Targeted drug screening for autism based on Cav1.2 calcium ion channel.

This study presents a targeted virtual drug screening approach for autism spectrum disorder (ASD), focusing on Cav1.2 calcium ion channels as potential therapeutic targets. ASD is a complex neurodevelopmental disorder characterized by impairments in social communication and behavior, with genetic factors playing a significant role. Cav1.2 channels have been implicated in the pathophysiology of ASD due to their role in regulating neuronal excitability and synaptic transmission. We employed computational methods to virtually screen a large database of compounds for their potential to modulate Cav1.2 channel function.

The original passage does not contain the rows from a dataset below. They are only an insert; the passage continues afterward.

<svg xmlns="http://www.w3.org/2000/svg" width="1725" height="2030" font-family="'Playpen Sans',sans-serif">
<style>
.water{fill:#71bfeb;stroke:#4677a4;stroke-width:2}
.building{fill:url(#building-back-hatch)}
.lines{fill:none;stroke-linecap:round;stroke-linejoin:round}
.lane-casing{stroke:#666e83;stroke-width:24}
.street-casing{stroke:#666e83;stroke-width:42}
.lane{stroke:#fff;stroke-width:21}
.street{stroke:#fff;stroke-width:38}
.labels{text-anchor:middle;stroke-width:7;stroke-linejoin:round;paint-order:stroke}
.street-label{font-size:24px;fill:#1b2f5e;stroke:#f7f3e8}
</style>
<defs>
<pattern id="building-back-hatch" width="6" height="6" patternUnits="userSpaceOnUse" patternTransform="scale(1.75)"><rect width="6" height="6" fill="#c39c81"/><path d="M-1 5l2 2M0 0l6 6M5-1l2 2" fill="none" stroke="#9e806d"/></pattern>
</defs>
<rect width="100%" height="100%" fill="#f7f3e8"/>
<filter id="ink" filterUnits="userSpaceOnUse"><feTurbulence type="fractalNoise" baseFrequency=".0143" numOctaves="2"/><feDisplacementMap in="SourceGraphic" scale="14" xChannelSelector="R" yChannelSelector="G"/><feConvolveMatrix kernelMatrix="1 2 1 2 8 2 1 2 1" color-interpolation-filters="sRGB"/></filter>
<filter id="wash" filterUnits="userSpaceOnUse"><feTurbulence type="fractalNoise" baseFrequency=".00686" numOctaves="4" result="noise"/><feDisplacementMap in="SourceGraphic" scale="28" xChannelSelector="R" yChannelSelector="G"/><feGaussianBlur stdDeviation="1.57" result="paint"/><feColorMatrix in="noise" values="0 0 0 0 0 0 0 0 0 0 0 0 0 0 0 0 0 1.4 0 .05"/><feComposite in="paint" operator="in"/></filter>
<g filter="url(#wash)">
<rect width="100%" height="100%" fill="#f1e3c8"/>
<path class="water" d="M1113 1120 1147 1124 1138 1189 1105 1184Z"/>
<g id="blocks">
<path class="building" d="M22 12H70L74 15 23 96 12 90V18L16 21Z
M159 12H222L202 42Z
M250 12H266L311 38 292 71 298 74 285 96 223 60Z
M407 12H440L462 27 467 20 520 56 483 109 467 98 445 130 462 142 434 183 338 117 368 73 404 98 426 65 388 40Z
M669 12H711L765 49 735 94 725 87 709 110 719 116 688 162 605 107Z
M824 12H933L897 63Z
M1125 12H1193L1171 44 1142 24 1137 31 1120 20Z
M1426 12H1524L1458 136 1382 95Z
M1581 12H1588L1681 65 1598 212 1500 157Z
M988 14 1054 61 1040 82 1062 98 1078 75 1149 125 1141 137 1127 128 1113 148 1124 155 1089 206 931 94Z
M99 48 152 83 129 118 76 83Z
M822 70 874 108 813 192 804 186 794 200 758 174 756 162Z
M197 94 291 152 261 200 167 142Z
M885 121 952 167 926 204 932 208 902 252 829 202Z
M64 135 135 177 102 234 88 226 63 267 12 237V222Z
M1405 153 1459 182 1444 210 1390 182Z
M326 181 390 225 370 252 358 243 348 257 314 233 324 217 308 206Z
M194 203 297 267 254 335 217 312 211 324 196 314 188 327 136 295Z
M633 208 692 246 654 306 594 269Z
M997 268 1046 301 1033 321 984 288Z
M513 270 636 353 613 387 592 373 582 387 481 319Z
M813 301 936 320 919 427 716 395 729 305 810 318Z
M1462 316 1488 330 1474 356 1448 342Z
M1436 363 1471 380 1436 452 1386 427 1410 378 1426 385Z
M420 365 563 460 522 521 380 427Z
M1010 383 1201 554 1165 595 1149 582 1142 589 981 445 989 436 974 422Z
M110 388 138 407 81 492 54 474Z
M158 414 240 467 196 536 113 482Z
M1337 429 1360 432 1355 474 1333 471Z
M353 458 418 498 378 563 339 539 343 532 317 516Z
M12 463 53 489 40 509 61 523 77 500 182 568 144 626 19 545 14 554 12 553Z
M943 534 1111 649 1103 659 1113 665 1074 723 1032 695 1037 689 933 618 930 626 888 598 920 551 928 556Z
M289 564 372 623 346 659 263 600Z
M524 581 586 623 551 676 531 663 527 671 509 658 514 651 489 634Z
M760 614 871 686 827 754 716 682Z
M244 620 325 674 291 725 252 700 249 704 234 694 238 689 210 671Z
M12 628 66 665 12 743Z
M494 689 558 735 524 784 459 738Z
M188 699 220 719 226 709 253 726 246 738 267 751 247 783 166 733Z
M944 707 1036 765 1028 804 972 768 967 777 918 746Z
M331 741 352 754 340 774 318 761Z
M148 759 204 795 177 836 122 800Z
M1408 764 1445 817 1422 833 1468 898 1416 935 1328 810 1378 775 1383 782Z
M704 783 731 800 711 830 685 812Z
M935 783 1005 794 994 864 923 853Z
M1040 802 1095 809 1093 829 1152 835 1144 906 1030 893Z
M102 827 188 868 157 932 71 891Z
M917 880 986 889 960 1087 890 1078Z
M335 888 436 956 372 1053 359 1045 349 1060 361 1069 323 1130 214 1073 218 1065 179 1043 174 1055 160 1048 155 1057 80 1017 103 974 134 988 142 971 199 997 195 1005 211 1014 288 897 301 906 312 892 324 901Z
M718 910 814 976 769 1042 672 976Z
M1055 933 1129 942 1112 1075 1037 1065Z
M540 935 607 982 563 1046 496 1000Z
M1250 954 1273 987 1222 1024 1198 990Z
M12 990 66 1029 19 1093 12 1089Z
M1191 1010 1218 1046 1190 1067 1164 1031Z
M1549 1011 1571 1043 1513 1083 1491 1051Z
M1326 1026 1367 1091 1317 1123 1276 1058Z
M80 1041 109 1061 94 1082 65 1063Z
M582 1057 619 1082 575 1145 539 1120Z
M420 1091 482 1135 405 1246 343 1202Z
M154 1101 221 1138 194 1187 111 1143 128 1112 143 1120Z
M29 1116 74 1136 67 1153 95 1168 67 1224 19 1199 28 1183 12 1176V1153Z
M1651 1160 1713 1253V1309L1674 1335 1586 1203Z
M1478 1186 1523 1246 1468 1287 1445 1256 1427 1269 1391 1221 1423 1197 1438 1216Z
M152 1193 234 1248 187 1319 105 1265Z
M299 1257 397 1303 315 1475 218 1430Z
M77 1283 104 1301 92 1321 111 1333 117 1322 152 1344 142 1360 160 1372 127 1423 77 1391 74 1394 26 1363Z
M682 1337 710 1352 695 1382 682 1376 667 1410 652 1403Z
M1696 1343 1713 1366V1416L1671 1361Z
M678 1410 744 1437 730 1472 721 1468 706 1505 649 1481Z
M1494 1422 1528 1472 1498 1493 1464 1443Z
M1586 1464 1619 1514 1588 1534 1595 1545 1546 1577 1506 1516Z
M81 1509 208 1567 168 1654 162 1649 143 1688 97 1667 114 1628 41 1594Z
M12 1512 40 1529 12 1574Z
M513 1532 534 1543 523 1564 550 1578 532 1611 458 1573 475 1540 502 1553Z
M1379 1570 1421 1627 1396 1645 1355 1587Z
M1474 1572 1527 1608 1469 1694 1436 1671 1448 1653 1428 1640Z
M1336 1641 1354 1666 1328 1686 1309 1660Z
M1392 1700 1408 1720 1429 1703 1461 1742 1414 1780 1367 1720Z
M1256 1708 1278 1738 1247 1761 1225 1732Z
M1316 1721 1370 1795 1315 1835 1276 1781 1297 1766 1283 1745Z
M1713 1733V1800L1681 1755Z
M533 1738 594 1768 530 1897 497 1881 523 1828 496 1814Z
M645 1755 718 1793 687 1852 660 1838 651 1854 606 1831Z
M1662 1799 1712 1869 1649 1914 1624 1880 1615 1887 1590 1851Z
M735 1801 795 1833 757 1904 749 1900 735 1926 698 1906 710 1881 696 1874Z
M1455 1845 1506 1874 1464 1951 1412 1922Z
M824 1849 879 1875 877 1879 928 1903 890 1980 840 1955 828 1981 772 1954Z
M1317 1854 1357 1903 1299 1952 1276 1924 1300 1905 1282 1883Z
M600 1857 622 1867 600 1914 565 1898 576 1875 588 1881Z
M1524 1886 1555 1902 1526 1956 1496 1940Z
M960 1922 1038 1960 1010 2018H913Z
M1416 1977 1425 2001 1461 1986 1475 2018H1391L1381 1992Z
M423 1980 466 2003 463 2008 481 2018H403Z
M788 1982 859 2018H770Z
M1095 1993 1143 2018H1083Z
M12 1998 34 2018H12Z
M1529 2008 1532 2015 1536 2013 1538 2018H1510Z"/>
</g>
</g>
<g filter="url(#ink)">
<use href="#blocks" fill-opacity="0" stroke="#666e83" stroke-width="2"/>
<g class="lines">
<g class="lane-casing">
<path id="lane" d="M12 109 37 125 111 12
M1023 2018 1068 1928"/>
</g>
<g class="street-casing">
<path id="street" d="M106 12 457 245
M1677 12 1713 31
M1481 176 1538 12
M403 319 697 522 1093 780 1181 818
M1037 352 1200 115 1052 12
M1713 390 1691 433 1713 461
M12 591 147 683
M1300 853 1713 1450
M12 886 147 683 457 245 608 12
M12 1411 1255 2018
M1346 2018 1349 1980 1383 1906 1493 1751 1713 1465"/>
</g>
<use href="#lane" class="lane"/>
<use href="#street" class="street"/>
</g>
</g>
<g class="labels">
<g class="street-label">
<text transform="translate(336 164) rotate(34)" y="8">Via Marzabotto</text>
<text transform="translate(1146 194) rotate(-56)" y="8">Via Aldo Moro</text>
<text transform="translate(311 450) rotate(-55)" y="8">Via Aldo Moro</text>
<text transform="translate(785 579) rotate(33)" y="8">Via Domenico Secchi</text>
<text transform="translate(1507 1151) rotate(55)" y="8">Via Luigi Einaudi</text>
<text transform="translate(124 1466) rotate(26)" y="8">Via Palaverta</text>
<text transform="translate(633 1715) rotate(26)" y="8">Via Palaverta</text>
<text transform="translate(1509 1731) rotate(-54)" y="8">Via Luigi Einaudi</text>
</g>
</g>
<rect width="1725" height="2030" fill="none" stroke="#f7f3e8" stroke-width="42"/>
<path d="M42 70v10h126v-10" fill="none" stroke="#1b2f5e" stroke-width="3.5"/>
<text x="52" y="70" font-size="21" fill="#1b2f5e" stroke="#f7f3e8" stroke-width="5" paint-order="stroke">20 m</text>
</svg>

Molecular docking simulations were used to identify potential Cav1.2 inhibitors, followed by pharmacokinetic modeling to assess drug-like properties. Molecular dynamics (MD) simulations were performed to evaluate the interactions of the top candidates with Cav1.2, and Molecular Mechanics/Poisson-Boltzmann Surface Area (MM/PBSA) analysis was employed to predict binding free energies. This approach identified several promising drug candidates, including ZINC000828320609, which exhibited strong binding affinity to Cav1.2, favorable pharmacokinetic properties, and no predicted toxicity. The virtual screening results provide a solid foundation for further experimental validation and potential drug development for ASD, offering a novel and efficient strategy to target Cav1.2 channels in the treatment of this complex disorder.